HP Lefkoşa İlçe Başkanı ve Ekonomi Komitesi üyesi Kotak, mevcut gayriresmi hükümetin enflasyonla mücadele politikası bulunmadığına dikkat çekerek “Maalesef sanki ekonomi yönetmek sadece maliye politikaları ve maliye kalemleri arsındaki kaydırmalarla maaş ödemekten ibaretmiş gibi bir anlayışla karşı karşıyayız. Bilimsel ekonomi yönetimi yerine ekonomimiz sanki de rastgele açık denizde savruluyor, hangi yöne gittiği dahi bilinmiyor ve işimiz şansa bırakılmış gibi. Sürekli olarak pandeminin etkileri ve Rusya-Ukrayna savaşı mazeretinin arkasına saklanmaya çalışarak “yapacak bir şey yok” diyorlar, sorumluluk almamaya çalışıyorlar, hiçbir ekonomik olumsuzlukla ilgili olarak da sorumluluk üstlenmiyorlar” dedi.

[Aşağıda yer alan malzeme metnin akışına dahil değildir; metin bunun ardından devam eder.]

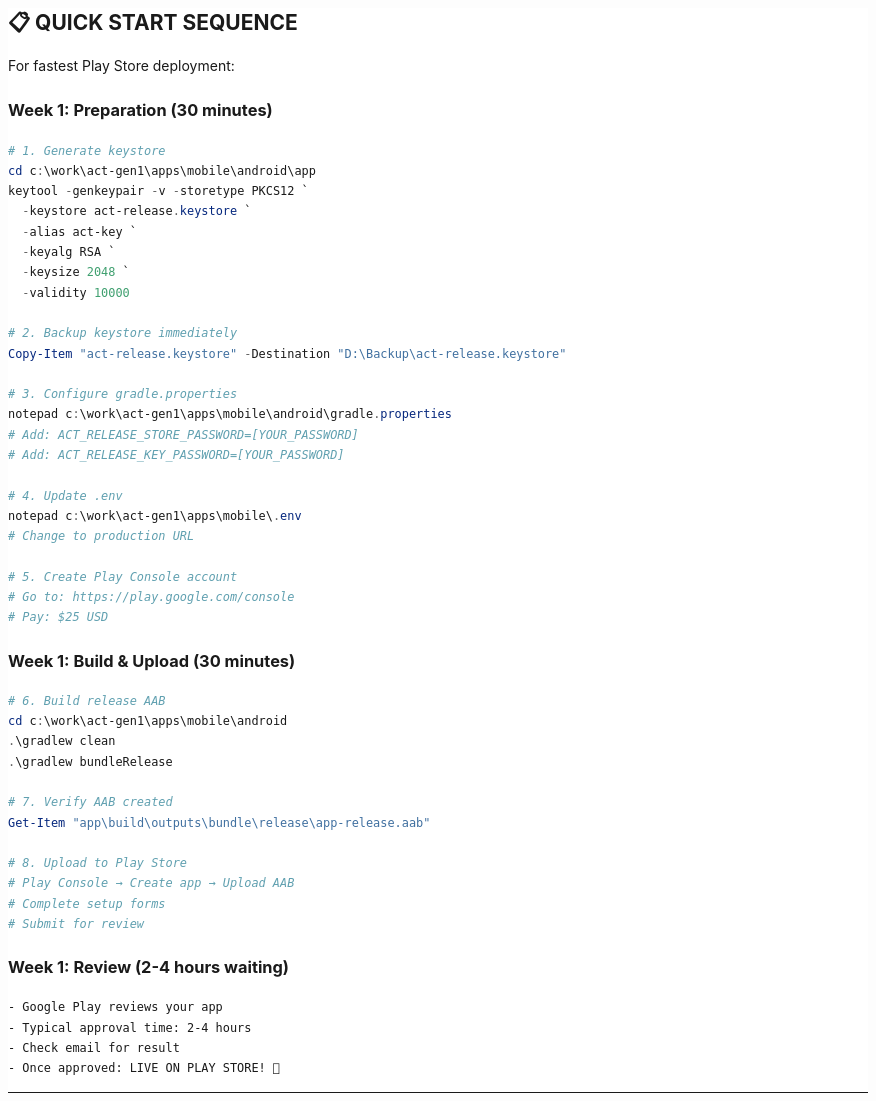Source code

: 
## 📋 QUICK START SEQUENCE

For fastest Play Store deployment:

### Week 1: Preparation (30 minutes)
```powershell
# 1. Generate keystore
cd c:\work\act-gen1\apps\mobile\android\app
keytool -genkeypair -v -storetype PKCS12 `
  -keystore act-release.keystore `
  -alias act-key `
  -keyalg RSA `
  -keysize 2048 `
  -validity 10000

# 2. Backup keystore immediately
Copy-Item "act-release.keystore" -Destination "D:\Backup\act-release.keystore"

# 3. Configure gradle.properties
notepad c:\work\act-gen1\apps\mobile\android\gradle.properties
# Add: ACT_RELEASE_STORE_PASSWORD=[YOUR_PASSWORD]
# Add: ACT_RELEASE_KEY_PASSWORD=[YOUR_PASSWORD]

# 4. Update .env
notepad c:\work\act-gen1\apps\mobile\.env
# Change to production URL

# 5. Create Play Console account
# Go to: https://play.google.com/console
# Pay: $25 USD
```

### Week 1: Build & Upload (30 minutes)
```powershell
# 6. Build release AAB
cd c:\work\act-gen1\apps\mobile\android
.\gradlew clean
.\gradlew bundleRelease

# 7. Verify AAB created
Get-Item "app\build\outputs\bundle\release\app-release.aab"

# 8. Upload to Play Store
# Play Console → Create app → Upload AAB
# Complete setup forms
# Submit for review
```

### Week 1: Review (2-4 hours waiting)
```
- Google Play reviews your app
- Typical approval time: 2-4 hours
- Check email for result
- Once approved: LIVE ON PLAY STORE! 🎉
```

---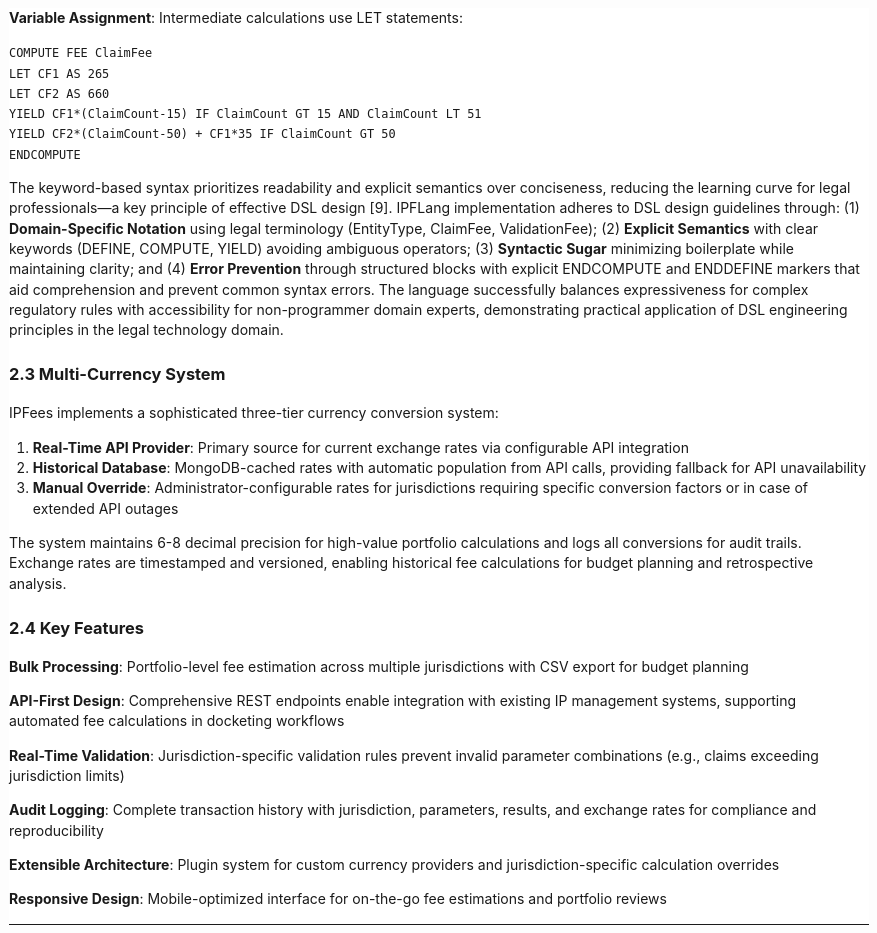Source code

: **Variable Assignment**: Intermediate calculations use LET statements:

```
COMPUTE FEE ClaimFee
LET CF1 AS 265
LET CF2 AS 660
YIELD CF1*(ClaimCount-15) IF ClaimCount GT 15 AND ClaimCount LT 51
YIELD CF2*(ClaimCount-50) + CF1*35 IF ClaimCount GT 50
ENDCOMPUTE
```

The keyword-based syntax prioritizes readability and explicit semantics over conciseness, reducing the learning curve for legal professionals—a key principle of effective DSL design [9]. IPFLang implementation adheres to DSL design guidelines through: (1) **Domain-Specific Notation** using legal terminology (EntityType, ClaimFee, ValidationFee); (2) **Explicit Semantics** with clear keywords (DEFINE, COMPUTE, YIELD) avoiding ambiguous operators; (3) **Syntactic Sugar** minimizing boilerplate while maintaining clarity; and (4) **Error Prevention** through structured blocks with explicit ENDCOMPUTE and ENDDEFINE markers that aid comprehension and prevent common syntax errors. The language successfully balances expressiveness for complex regulatory rules with accessibility for non-programmer domain experts, demonstrating practical application of DSL engineering principles in the legal technology domain.

### 2.3 Multi-Currency System

IPFees implements a sophisticated three-tier currency conversion system:

1. **Real-Time API Provider**: Primary source for current exchange rates via configurable API integration
2. **Historical Database**: MongoDB-cached rates with automatic population from API calls, providing fallback for API unavailability
3. **Manual Override**: Administrator-configurable rates for jurisdictions requiring specific conversion factors or in case of extended API outages

The system maintains 6-8 decimal precision for high-value portfolio calculations and logs all conversions for audit trails. Exchange rates are timestamped and versioned, enabling historical fee calculations for budget planning and retrospective analysis.

### 2.4 Key Features

**Bulk Processing**: Portfolio-level fee estimation across multiple jurisdictions with CSV export for budget planning

**API-First Design**: Comprehensive REST endpoints enable integration with existing IP management systems, supporting automated fee calculations in docketing workflows

**Real-Time Validation**: Jurisdiction-specific validation rules prevent invalid parameter combinations (e.g., claims exceeding jurisdiction limits)

**Audit Logging**: Complete transaction history with jurisdiction, parameters, results, and exchange rates for compliance and reproducibility

**Extensible Architecture**: Plugin system for custom currency providers and jurisdiction-specific calculation overrides

**Responsive Design**: Mobile-optimized interface for on-the-go fee estimations and portfolio reviews

---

ACİLEN EKONOMİK HEDEFLER BELİRLENMELİ AMA BU HÜKÜMETLE MÜMKÜN DEĞİL
Serhat Kotak açıklamasında şu ifadelere yer verdi: “Acil olarak önce ilk iki yılda, bunun bir sonraki adımı olarak da önümüzdeki beş yılda ulaşılması gereken ekonomik hedefler belirlenip bunlara ulaşabilmek için gereken yönetsel ve yasal adımlar atılmalıdır. Ancak meşruiyeti tartışmalı böyle bir hükümetle bu mümkün değildir, gerçekçi olmak lazım. İlk olarak yapılması gereken şey temel gıda ve tüketim maddelerinin gümrük, fon ve vergi oranlarının aşağıya çekilmesi ve hızla hayatın ucuzlatılmasıdır. Her birkaç ayda bir çalışan ve işvereni karşı karşıya getiren asgari ücret pazarlık masası kurulacağına, asgari ücreti kamudaki en düşük maaşa endeksleyip işverene de ayni oranda destek vererek halkımızın alım gücünün erimesinin biraz da olsa önüne geçilmelidir. Dövizdeki dalgalanmaları önlemek ülkeyi yönettiğini iddia edenler tarafından mümkün olmayabilir ancak temel tüketim maddelerinin fiyatlarının aşağıya çekilmesi ve fiyat istikrarının sağlanması ellerindedir. Ne yazık ki bu konuda hiçbir adım atılmadığını üzülerek görmekteyiz. Böylesine büyük bir sorun karşısında yöneticilerin kayıtsız kalışını anlamak mümkün değildir”.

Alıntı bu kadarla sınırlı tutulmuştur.